*** GIVEN INFORMATION Section Begins ***

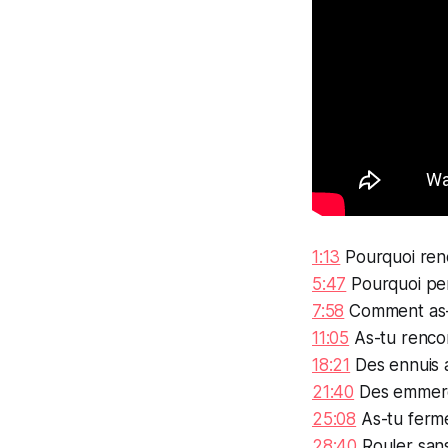
1:13
Pourquoi reno
5:47
Pourquoi pe
7:58
Comment as-t
11:05
As-tu rencon
18:21
Des ennuis a
21:40
Des emmerde
25:08
As-tu ferm
28:40
Rouler san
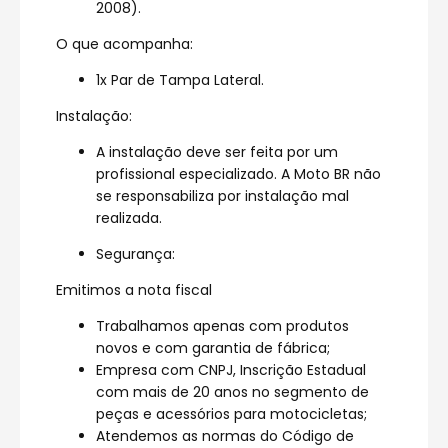
2008).
O que acompanha:
1x Par de Tampa Lateral.
Instalação:
A instalação deve ser feita por um
profissional especializado. A Moto BR não
se responsabiliza por instalação mal
realizada.
Segurança:
Emitimos a nota fiscal
Trabalhamos apenas com produtos
novos e com garantia de fábrica;
Empresa com CNPJ, Inscrição Estadual
com mais de 20 anos no segmento de
peças e acessórios para motocicletas;
Atendemos as normas do Código de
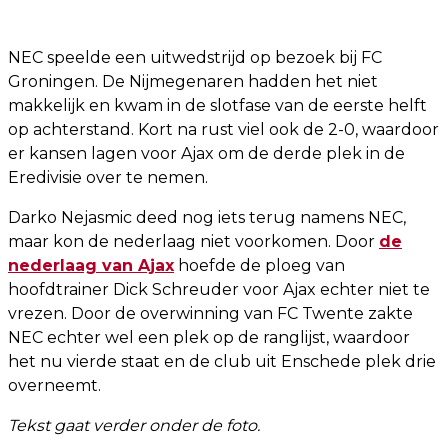
NEC speelde een uitwedstrijd op bezoek bij FC
Groningen. De Nijmegenaren hadden het niet
makkelijk en kwam in de slotfase van de eerste helft
op achterstand. Kort na rust viel ook de 2-0, waardoor
er kansen lagen voor Ajax om de derde plek in de
Eredivisie over te nemen.
Darko Nejasmic deed nog iets terug namens NEC,
maar kon de nederlaag niet voorkomen. Door
de
nederlaag van Ajax
hoefde de ploeg van
hoofdtrainer Dick Schreuder voor Ajax echter niet te
vrezen. Door de overwinning van FC Twente zakte
NEC echter wel een plek op de ranglijst, waardoor
het nu vierde staat en de club uit Enschede plek drie
overneemt.
Tekst gaat verder onder de foto.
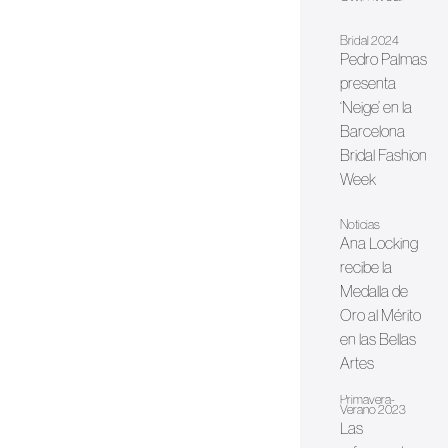
Bridal 2024
Pedro Palmas
presenta
‘Neige’ en la
Barcelona
Bridal Fashion
Week
Noticias
Ana Locking
recibe la
Medalla de
Oro al Mérito
en las Bellas
Artes
Primavera-
Verano 2023
Las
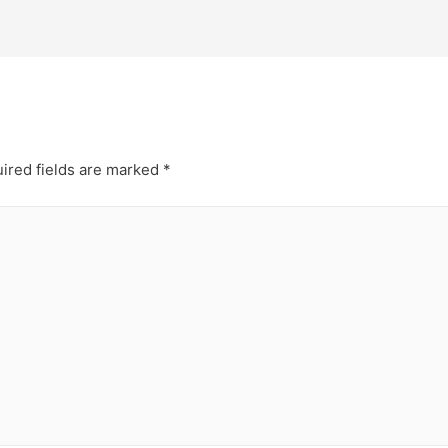
ired fields are marked
*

*** GIVEN INFORMATION Section Ends ***

◆ **HOW TO COMPLETE THIS TASK**: Copy the text read from all the records, changing "nederlaag" to "verlies" wherever it occurs and keeping everything else the same. Leave the pictures out.

◆ **FINISHED TASK**:
1:13
Pourquoi reno
5:47
Pourquoi pe
7:58
Comment as-t
11:05
As-tu rencon
18:21
Des ennuis a
21:40
Des emmerde
25:08
As-tu ferm
28:40
Rouler san
2008).
O que acompanha:
1x Par de Tampa Lateral.
Instalação:
A instalação deve ser feita por um
profissional especializado. A Moto BR não
se responsabiliza por instalação mal
realizada.
Segurança:
Emitimos a nota fiscal
Trabalhamos apenas com produtos
novos e com garantia de fábrica;
Empresa com CNPJ, Inscrição Estadual
com mais de 20 anos no segmento de
peças e acessórios para motocicletas;
Atendemos as normas do Código de
NEC speelde een uitwedstrijd op bezoek bij FC
Groningen. De Nijmegenaren hadden het niet
makkelijk en kwam in de slotfase van de eerste helft
op achterstand. Kort na rust viel ook de 2-0, waardoor
er kansen lagen voor Ajax om de derde plek in de
Eredivisie over te nemen.
Darko Nejasmic deed nog iets terug namens NEC,
maar kon de verlies niet voorkomen. Door
de
verlies van Ajax
hoefde de ploeg van
hoofdtrainer Dick Schreuder voor Ajax echter niet te
vrezen. Door de overwinning van FC Twente zakte
NEC echter wel een plek op de ranglijst, waardoor
het nu vierde staat en de club uit Enschede plek drie
overneemt.
Tekst gaat verder onder de foto.
Bridal 2024
Pedro Palmas
presenta
‘Neige’ en la
Barcelona
Bridal Fashion
Week
Noticias
Ana Locking
recibe la
Medalla de
Oro al Mérito
en las Bellas
Artes
Primavera-
Verano 2023
Las
ired fields are marked
*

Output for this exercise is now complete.